| Work required |
The answer consists of the lines from the line holding "wine bottle: present" through the last line of the entries, retyped exactly, and nothing else. No pictures belong in it.

⟨

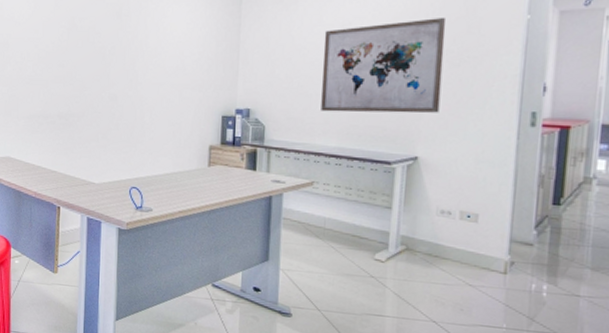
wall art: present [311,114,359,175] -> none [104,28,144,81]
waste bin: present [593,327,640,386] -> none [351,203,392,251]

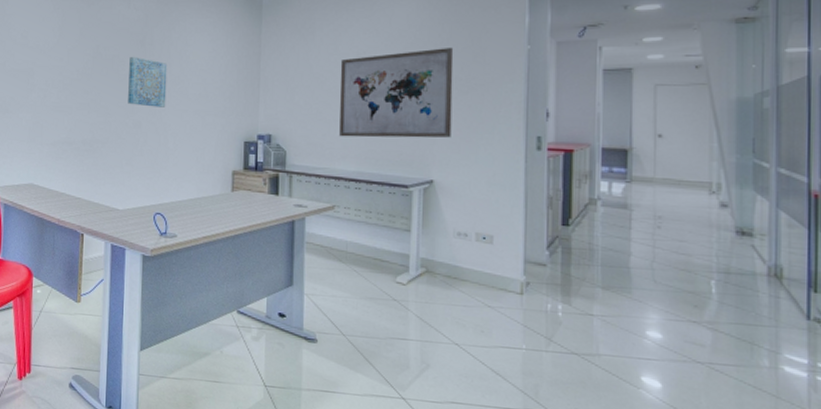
wall art: none [104,28,144,81] -> present [128,56,168,108]

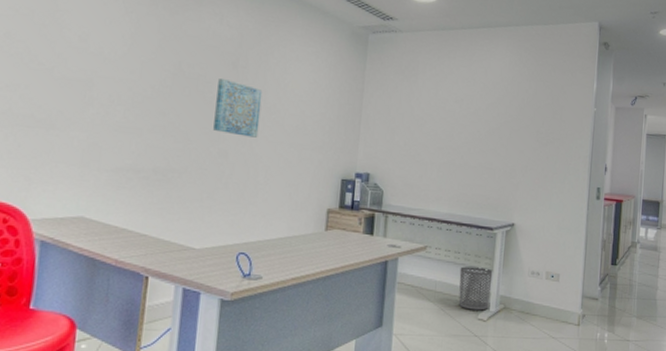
wall art: present [339,47,454,138] -> none [435,102,538,185]
waste bin: none [372,226,411,274] -> present [458,266,493,311]

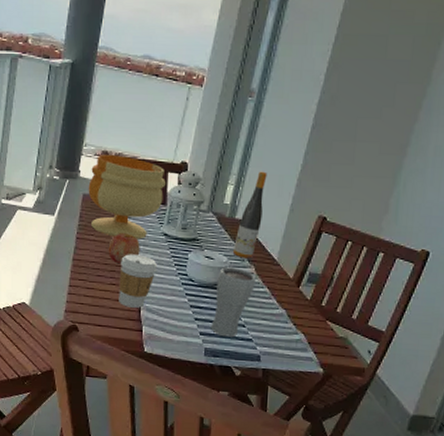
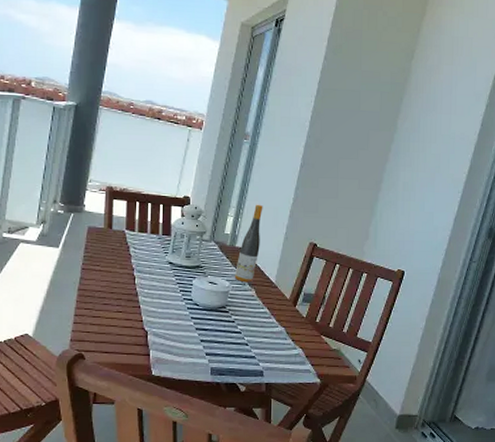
footed bowl: present [88,155,167,240] -> none [93,190,170,268]
apple: present [108,233,140,264] -> none [114,263,146,292]
coffee cup: present [119,254,157,308] -> none [125,282,163,333]
drinking glass: present [211,267,256,337] -> none [216,291,256,356]

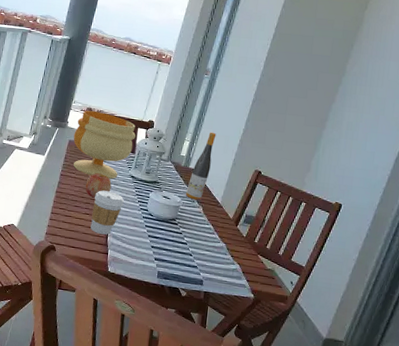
footed bowl: none [93,190,170,268] -> present [73,110,136,179]
apple: none [114,263,146,292] -> present [85,173,112,198]
coffee cup: none [125,282,163,333] -> present [90,190,124,235]

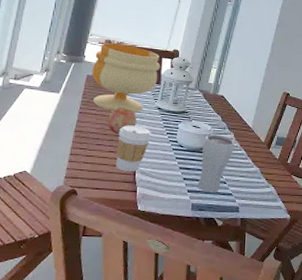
drinking glass: none [164,206,203,264] -> present [197,134,235,193]
wine bottle: present [185,132,216,201] -> none [215,58,243,127]

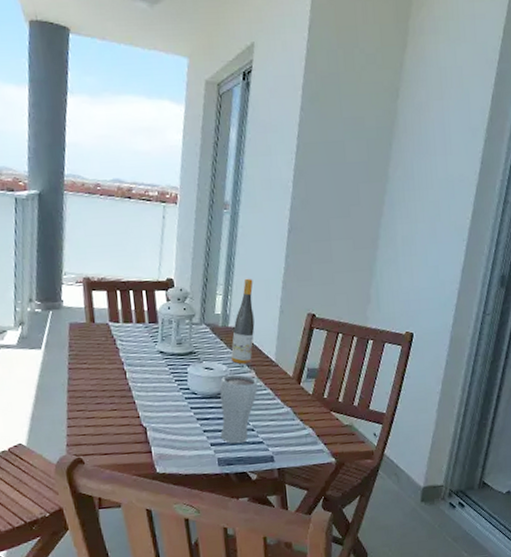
footed bowl: present [91,43,161,113] -> none [73,280,155,362]
apple: present [108,108,137,134] -> none [103,356,138,389]
coffee cup: present [116,125,151,171] -> none [119,376,158,431]
wine bottle: none [215,58,243,127] -> present [230,278,255,364]

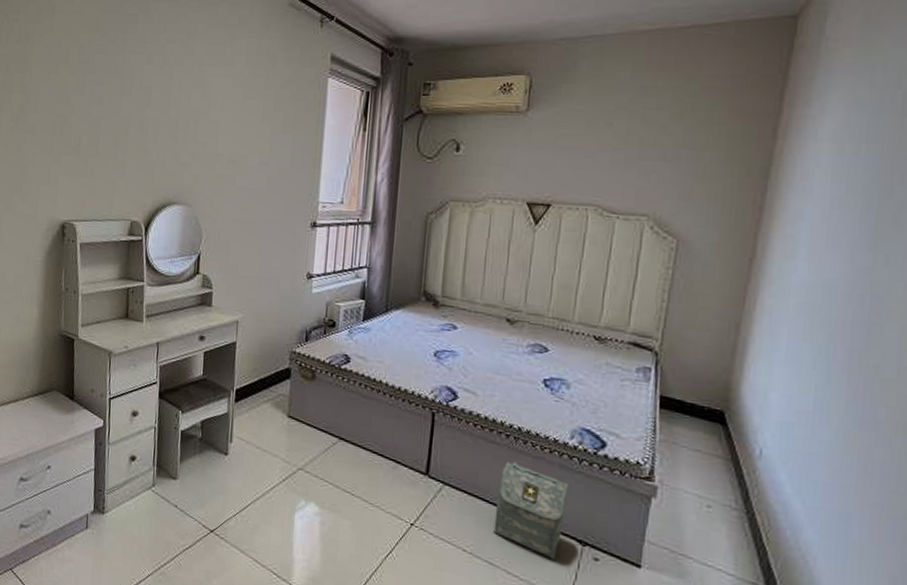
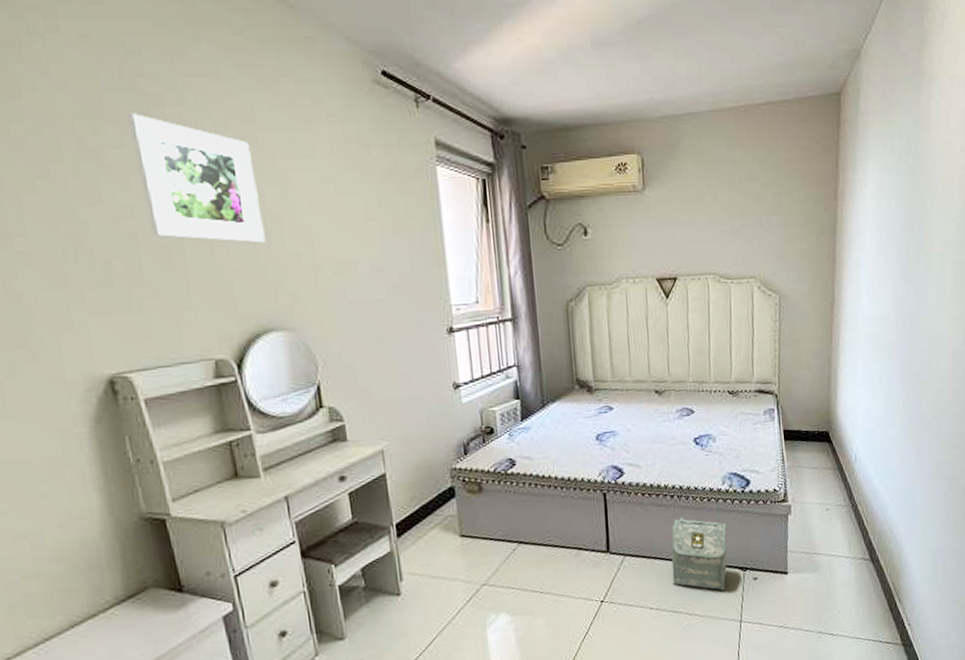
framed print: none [111,29,188,133] -> present [128,113,266,243]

⟩

| Output of the exercise |
wine bottle: present [185,132,216,201] -> none [215,58,243,127]

footed bowl: present [91,43,161,113] -> none [73,280,155,362]
apple: present [108,108,137,134] -> none [103,356,138,389]
coffee cup: present [116,125,151,171] -> none [119,376,158,431]
wine bottle: none [215,58,243,127] -> present [230,278,255,364]

framed print: none [111,29,188,133] -> present [128,113,266,243]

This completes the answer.